Trump est même allé jusqu’à menacer d’imposer des droits de douane de 50 % au Brésil si la procédure judiciaire visant l’ex-président Bolsonaro n’était pas abandonnée. Pour Bukele, ce sont ses propres politiques et sa manière de gouverner qui ont attiré l’attention du locataire de la Maison-Blanche. Sa décision de décréter l’état d’urgence dans tout le pays afin de pouvoir agir plus librement contre les groupes criminels, son ton combatif, qui l’a amené à se présenter lui-même comme « le dictateur le plus cool » et son pari sur les cryptomonnaies lui ont finalement valu la sympathie de figures clés de l’entourage de Trump.
Doctrine « Donroe » ou simple ingérence politique ?
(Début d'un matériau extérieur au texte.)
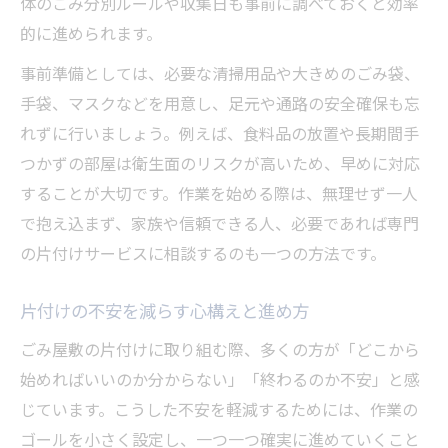
体のごみ分別ルールや収集日も事前に調べておくと効率
的に進められます。
事前準備としては、必要な清掃用品や大きめのごみ袋、
手袋、マスクなどを用意し、足元や通路の安全確保も忘
れずに行いましょう。例えば、食料品の放置や長期間手
つかずの部屋は衛生面のリスクが高いため、早めに対応
することが大切です。作業を始める際は、無理せず一人
で抱え込まず、家族や信頼できる人、必要であれば専門
の片付けサービスに相談するのも一つの方法です。
片付けの不安を減らす心構えと進め方
ごみ屋敷の片付けに取り組む際、多くの方が「どこから
始めればいいのか分からない」「終わるのか不安」と感
じています。こうした不安を軽減するためには、作業の
ゴールを小さく設定し、一つ一つ確実に進めていくこと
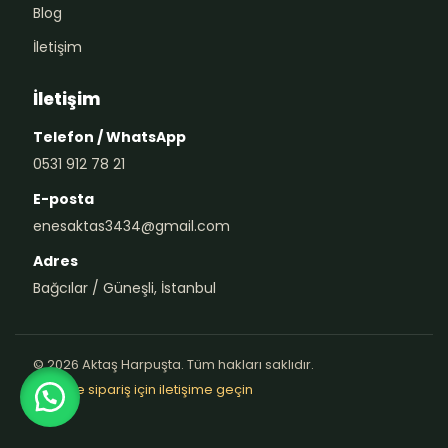
Blog
İletişim
İletişim
Telefon / WhatsApp
0531 912 78 21
E-posta
enesaktas3434@gmail.com
Adres
Bağcılar / Güneşli, İstanbul
© 2026 Aktaş Harpuşta. Tüm hakları saklıdır.
Teklif ve sipariş için iletişime geçin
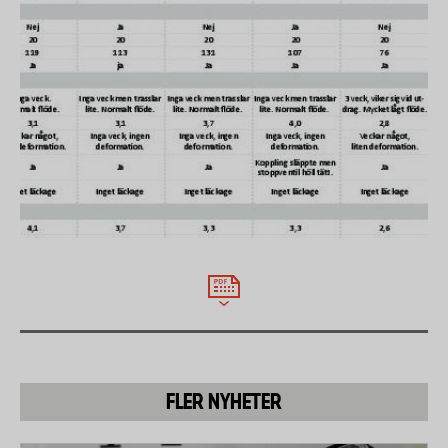
Munstycket monterades på slangen och vattnet
sattes på. Därefter släpptes munstycket från 1,5
meter mot betonggolv och laboratoriet noterade
om det blev några skador eller om munstycket
släppte från slangen.
Läckagetest koppling mot vägg
Slangen kopplades till en kran med leverantörens
egen koppling med stoppventil. Vattnet sattes på
och trycket ökades till halva sprängtrycket.
Laboratoriet noterade om kopplingen läckte och vid
vilket tryck.
FLER NYHETER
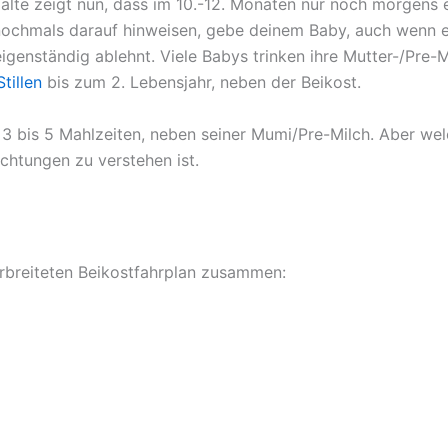
palte zeigt nun, dass im 10.-12. Monaten nur noch morgens 
 nochmals darauf hinweisen, gebe deinem Baby, auch wenn es
igenständig ablehnt. Viele Babys trinken ihre Mutter-/Pre-M
Stillen
bis zum 2. Lebensjahr, neben der Beikost.
n 3 bis 5 Mahlzeiten, neben seiner Mumi/Pre-Milch. Aber wel
ichtungen zu verstehen ist.
verbreiteten Beikostfahrplan zusammen:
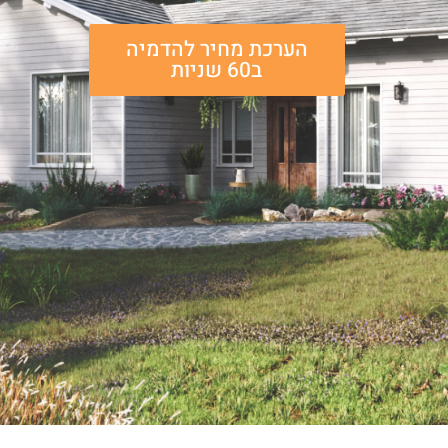
הערכת מחיר להדמיה
ב60 שניות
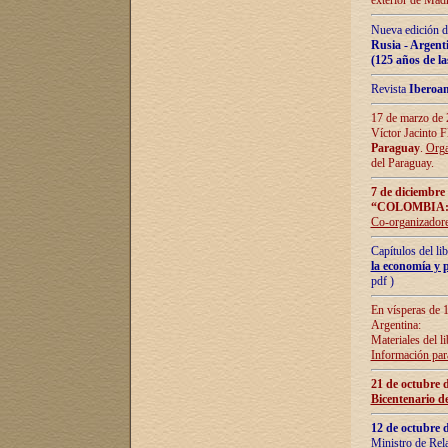
exterior de Madr
Nueva edición d
Rusia - Argent
(125 años de la
Revista
Iberoa
17 de marzo de 2
Víctor Jacinto 
Paraguay
.
Orga
del Paraguay.
7 de diciembre
“COLOMBIA:
Co-organizador
Capítulos del l
la economía y p
pdf )
En vísperas de 1
Argentina:
Materiales del li
Información para
21 de octubre 
Bicentenario d
12 de octubre 
Ministro de Rel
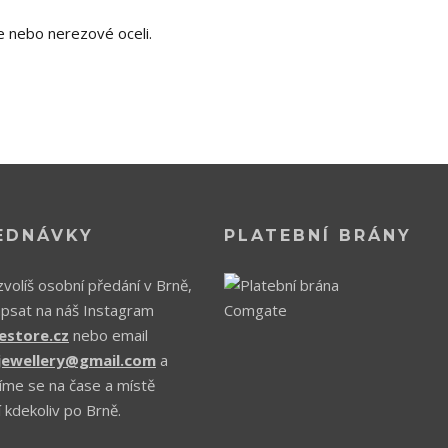
e nebo nerezové oceli.
EDNÁVKY
PLATEBNÍ BRÁNY
volíš osobní předání v Brně,
apsat na náš Instagram
estore.cz
nebo email
.jewellery@gmail.com
a
íme se na čase a místě
 kdekoliv po Brně.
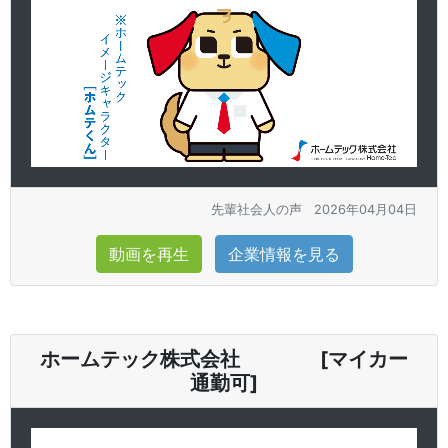
先輩社会人の声
2026年04月04日
動画を再生
企業情報を見る
ホームテック株式会社 [マイカー
通勤可]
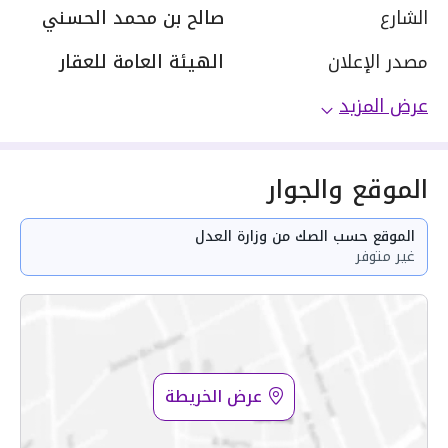
الشارع
صالح بن محمد الحسني
مصدر الإعلان
الهيئة العامة للعقار
عرض المزيد
الموقع والجوار
الموقع حسب الصك من وزارة العدل
غير متوفر
عرض الخريطة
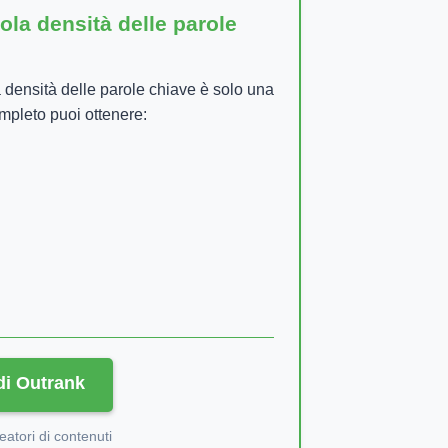
ola densità delle parole
 densità delle parole chiave è solo una
pleto puoi ottenere:
di Outrank
eatori di contenuti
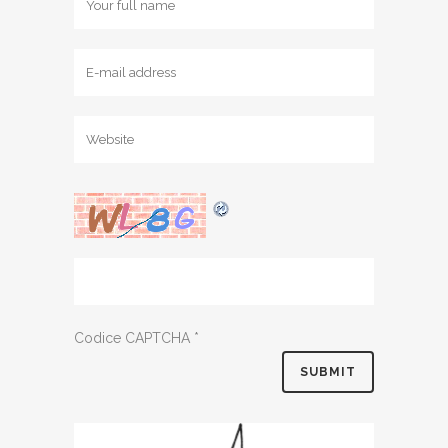
Codice CAPTCHA
*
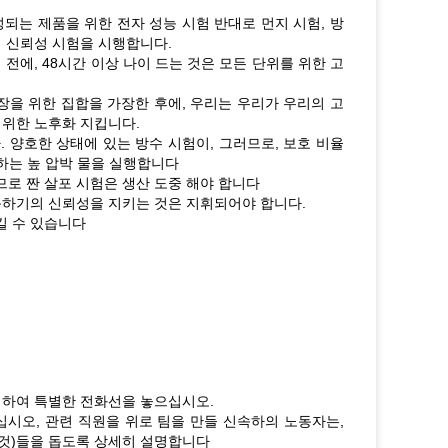
되는 제품을 위한 전자 성능 시험 반대로 먼지 시험, 방
련의 신뢰성 시험을 시행합니다.
전에, 48시간 이상 나이 드는 것은 모든 단위를 위한 고
장을 위한 집합을 가장한 후에, 우리는 우리가 우리의 고
 위한 노후화 지킵니다.
. 양호한 상태에 있는 방수 시험이, 그러므로, 보호 비율
포하는 높 압박 물을 실행합니다
므로 짠 살포 시험은 생산 도중 해야 합니다
이동하기의 신뢰성을 지키는 것은 지휘되어야 합니다.
킬 수 있습니다
하여 특별한 전화선을 놓으십시오.
시오, 관련 직원을 위로 팀을 만들 신속하의 노동자는,
것)들을 돕도록 상세히 설명합니다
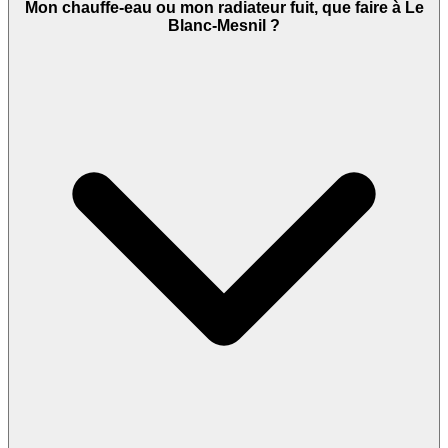
Mon chauffe-eau ou mon radiateur fuit, que faire à Le
Blanc-Mesnil ?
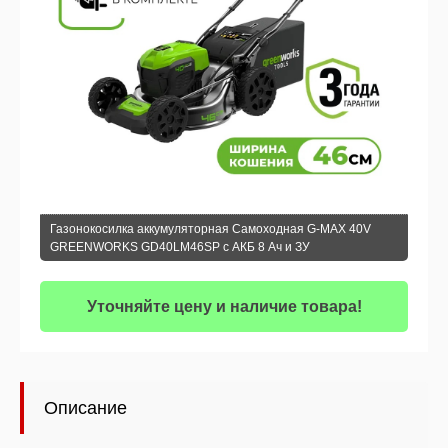
Газонокосилка аккумуляторная Самоходная G-MAX 40V
GREENWORKS GD40LM46SP с АКБ 8 Ач и ЗУ
Уточняйте цену и наличие товара!
Описание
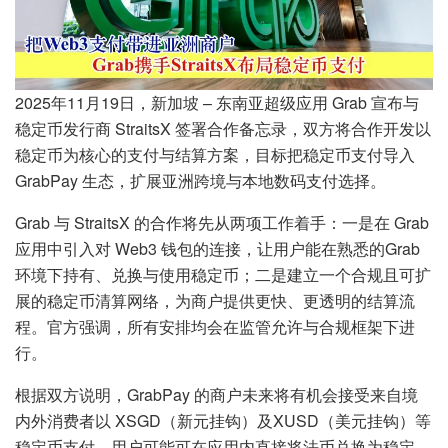
2025年11月19日，新加坡 – 东南亚超级应用 Grab 宣布与
稳定币发行商 StraitsX 签署合作备忘录，双方将合作开发以
稳定币为核心的支付与结算方案，目标把稳定币支付导入
GrabPay 生态，扩展亚洲跨境与本地数码支付选择。
Grab 与 StraitsX 的合作将先从两项工作着手：一是在 Grab
应用中引入对 Web3 钱包的连接，让用户能在熟悉的Grab
环境下持有、兑换与使用稳定币；二是建立一个合规且可扩
展的稳定币清算网络，为商户提供更快、更透明的结算流
程。官方强调，所有安排均会在监管允许与合规框架下进
行。
根据双方说明，GrabPay 的商户未来将有机会接受来自境
内外消费者以 XSGD（新元挂钩）及XUSD（美元挂钩）等
稳定币支付。用户可能可在应用内直接将法币兑换为稳定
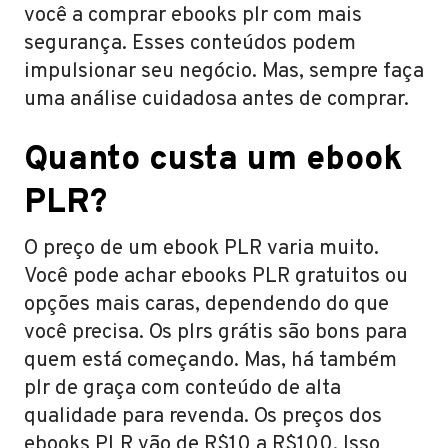
você a comprar ebooks plr com mais
segurança. Esses conteúdos podem
impulsionar seu negócio. Mas, sempre faça
uma análise cuidadosa antes de comprar.
Quanto custa um ebook
PLR?
O preço de um ebook PLR varia muito.
Você pode achar ebooks PLR gratuitos ou
opções mais caras, dependendo do que
você precisa. Os plrs grátis são bons para
quem está começando. Mas, há também
plr de graça com conteúdo de alta
qualidade para revenda. Os preços dos
ebooks PLR vão de R$10 a R$100. Isso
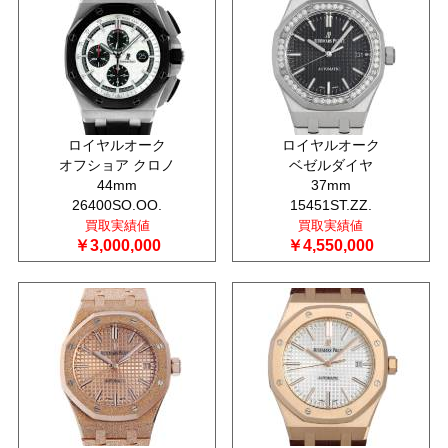
ロイヤルオーク
ロイヤルオーク
オフショア クロノ
ベゼルダイヤ
44mm
37mm
26400SO.OO.
15451ST.ZZ.
買取実績値
買取実績値
￥3,000,000
￥4,550,000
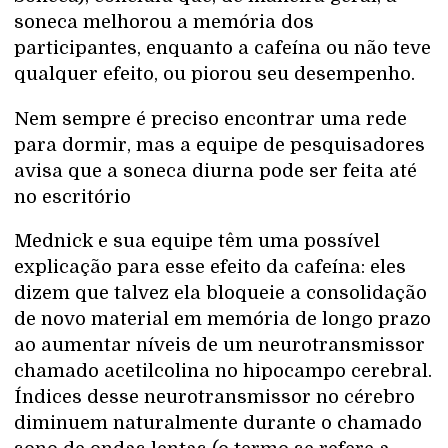
soneca melhorou a memória dos
participantes, enquanto a cafeína ou não teve
qualquer efeito, ou piorou seu desempenho.
Nem sempre é preciso encontrar uma rede
para dormir, mas a equipe de pesquisadores
avisa que a soneca diurna pode ser feita até
no escritório
Mednick e sua equipe têm uma possível
explicação para esse efeito da cafeína: eles
dizem que talvez ela bloqueie a consolidação
de novo material em memória de longo prazo
ao aumentar níveis de um neurotransmissor
chamado acetilcolina no hipocampo cerebral.
Índices desse neurotransmissor no cérebro
diminuem naturalmente durante o chamado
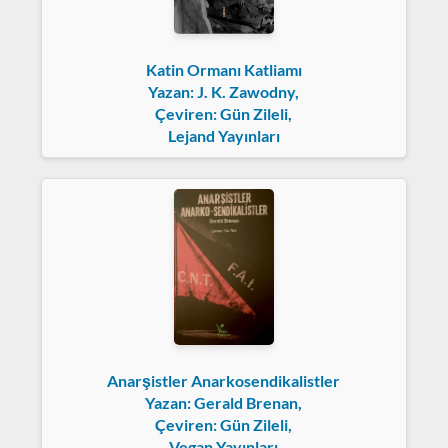
Katin Ormanı Katliamı
Yazan: J. K. Zawodny,
Çeviren: Gün Zileli,
Lejand Yayınları
Anarşistler Anarkosendikalistler
Yazan: Gerald Brenan,
Çeviren: Gün Zileli,
Vegan Yayınları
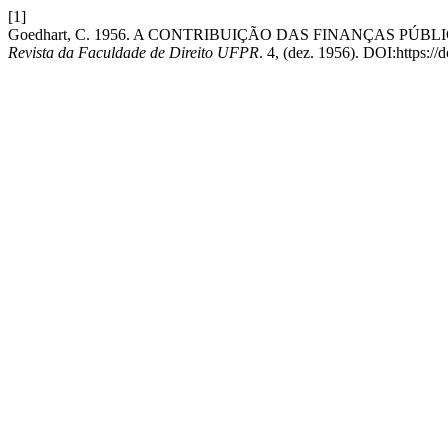
[1]
Goedhart, C. 1956. A CONTRIBUIÇÃO DAS FINANÇAS PÚ
Revista da Faculdade de Direito UFPR
. 4, (dez. 1956). DOI:https://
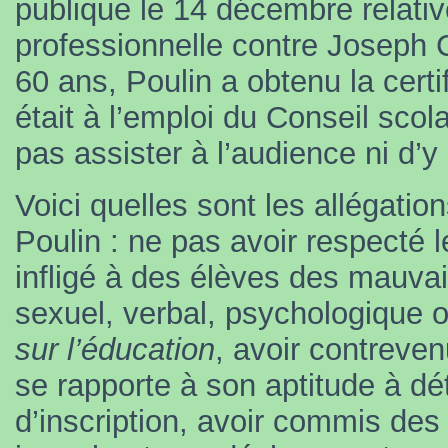
publique le 14 décembre relati
professionnelle contre Joseph 
60 ans, Poulin a obtenu la cert
était à l’emploi du Conseil scol
pas assister à l’audience ni d’y
Voici quelles sont les allégatio
Poulin : ne pas avoir respecté 
infligé à des élèves des mauvai
sexuel, verbal, psychologique o
sur l’éducation
, avoir contreven
se rapporte à son aptitude à dé
d’inscription, avoir commis de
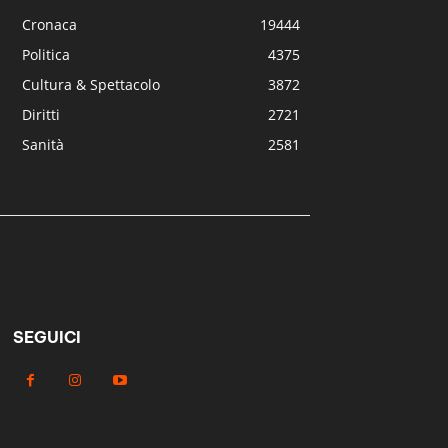
Cronaca
19444
Politica
4375
Cultura & Spettacolo
3872
Diritti
2721
Sanità
2581
SEGUICI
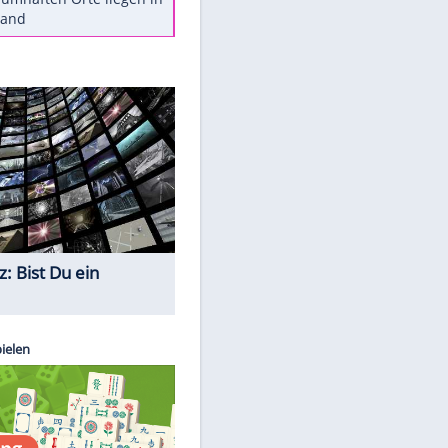
Diese Autos haben uns verlassen
St. Pauli verpflichtet isländischen
Nationalspieler Thordarson
Mit diesen Tricks wird der Grill
ruckzuck sauber
So nutzt man alte Smartphones
sinnvoll
Diese traumhaften Orte liegen in
Deutschland
Quiz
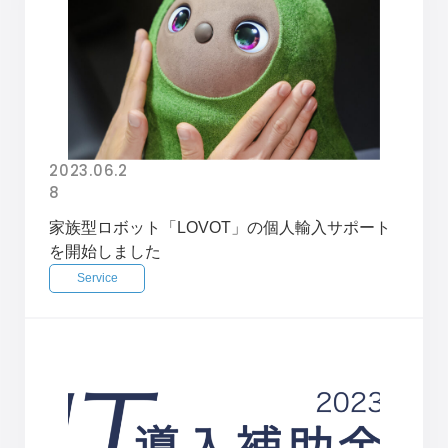
2023.06.2
8
家族型ロボット「LOVOT」の個人輸入サポート
を開始しました
Service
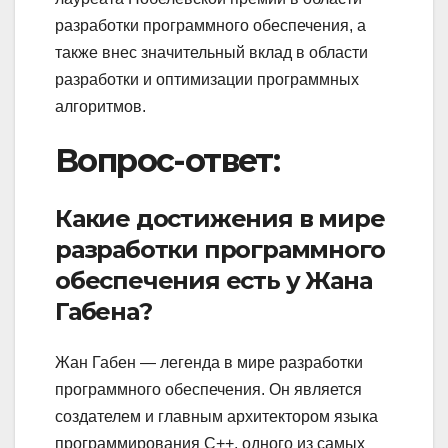
разработки программного обеспечения, а
также внес значительный вклад в области
разработки и оптимизации программных
алгоритмов.
Вопрос-ответ:
Какие достижения в мире
разработки программного
обеспечения есть у Жана
Габена?
Жан Габен — легенда в мире разработки
программного обеспечения. Он является
создателем и главным архитектором языка
программирования C++, одного из самых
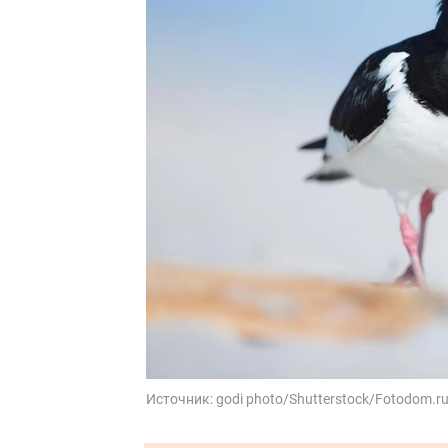
Источник:
godi photo/Shutterstock/Fotodom.r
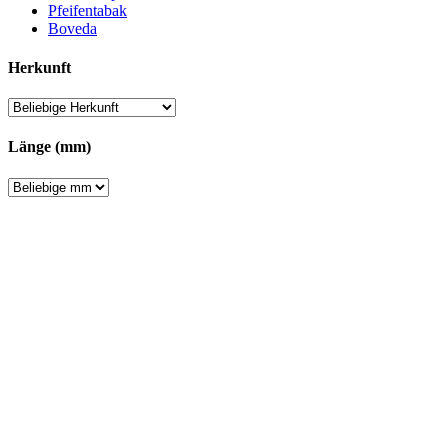
Pfeifentabak
Boveda
Herkunft
Länge (mm)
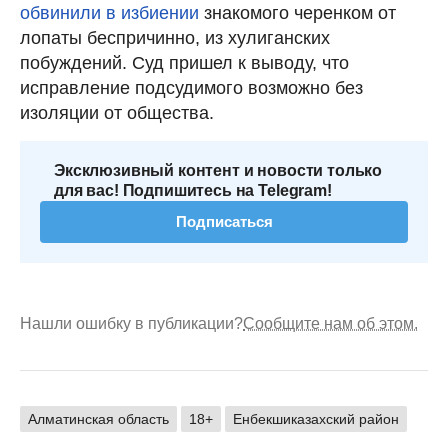
обвинили в избиении
знакомого черенком от
лопаты беспричинно, из хулиганских
побуждений. Суд пришел к выводу, что
исправление подсудимого возможно без
изоляции от общества.
Эксклюзивный контент и новости только
для вас! Подпишитесь на Telegram!
Подписаться
Нашли ошибку в публикации?
Сообщите нам об этом.
Алматинская область
18+
Енбекшиказахский район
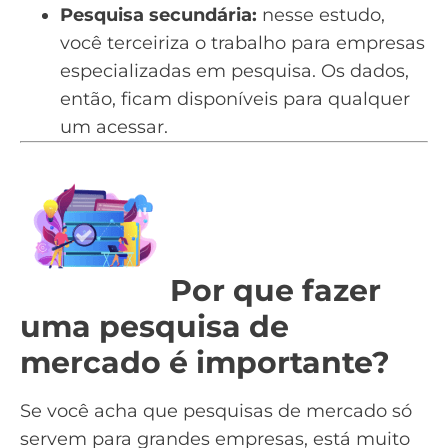
Pesquisa secundária:
nesse estudo,
você terceiriza o trabalho para empresas
especializadas em pesquisa. Os dados,
então, ficam disponíveis para qualquer
um acessar.
Por que fazer
uma pesquisa de
mercado é importante?
Se você acha que pesquisas de mercado só
servem para grandes empresas, está muito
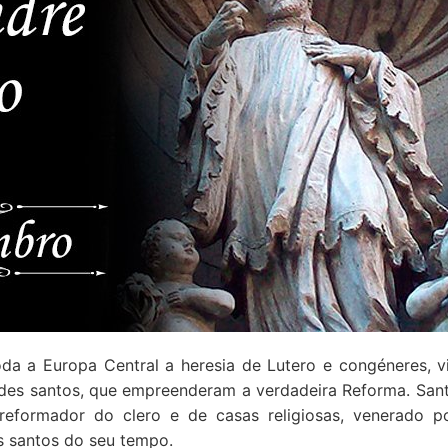
oda a Europa Central a heresia de Lutero e congéneres, v
des santos, que empreenderam a verdadeira Reforma. San
reformador do clero e de casas religiosas, venerado p
es santos do seu tempo.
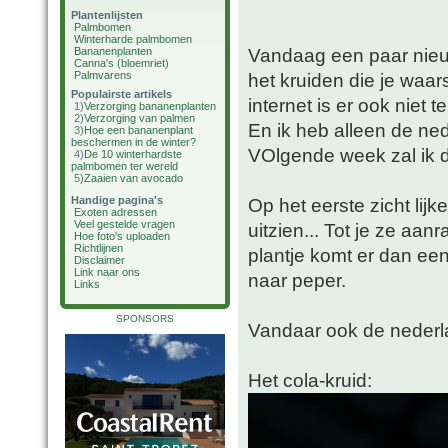
Plantenlijsten
Palmbomen
Winterharde palmbomen
Vandaag een paar nieu
Bananenplanten
Canna's (bloemriet)
Palmvarens
het kruiden die je waars
Populairste artikels
internet is er ook niet 
1)
Verzorging bananenplanten
2)
Verzorging van palmen
En ik heb alleen de n
3)
Hoe een bananenplant
beschermen in de winter?
VOlgende week zal ik d
4)
De 10 winterhardste
palmbomen ter wereld
5)
Zaaien van avocado
Handige pagina's
Op het eerste zicht lijk
Exoten adressen
Veel gestelde vragen
uitzien... Tot je ze aan
Hoe foto's uploaden
Richtlijnen
plantje komt er dan een 
Disclaimer
Link naar ons
naar peper.
Links
SPONSORS
Vandaar ook de nederl
Het cola-kruid:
Habitué à ne pas se laisser contraindre par les règles établies, depuis qu’il est descendu de l’escalator doré de la Trump Tower, en 2015, pour annoncer sa candidature, le républicain n’a jamais hésité à afficher ses sympathies et ses aversions, tant sur la scène intérieure qu’à l’international. Cependant, en matière de politique étrangère, ce qui distingue sa première administration (2017-2021) de cette seconde, entamée en janvier 2025, c’est son absence de complexes lorsqu’il s’agit de prendre parti dans les processus électoraux d’autres pays, en particulier en Amérique centrale et du Sud.
Ce changement de stratégie est apparu clairement en novembre dernier, lorsque la Maison-Blanche a dévoilé sa nouvelle Stratégie de sécurité nationale, qui, s’inspirant de la célèbre « doctrine Monroe », défend un retour à un monde divisé en « sphères d’influence ». « Les liens qui se tisseront entre les États-Unis et leurs partenaires bénéficieront aux deux parties, tout en compliquant la tâche des concurrents extérieurs au continent qui souhaitent accroître leur influence dans la région », peut-on lire dans le document, que beaucoup à Washington surnomment la « doctrine Donroe », en référence à Donald J. Trump.
La situation en Amérique latine est complexe et en constante évolution. Il reste à voir comment les nouveaux dirigeants élus vont mettre en œuvre leurs politiques et quelles seront les conséquences de leurs actions sur la région et sur les relations internationales.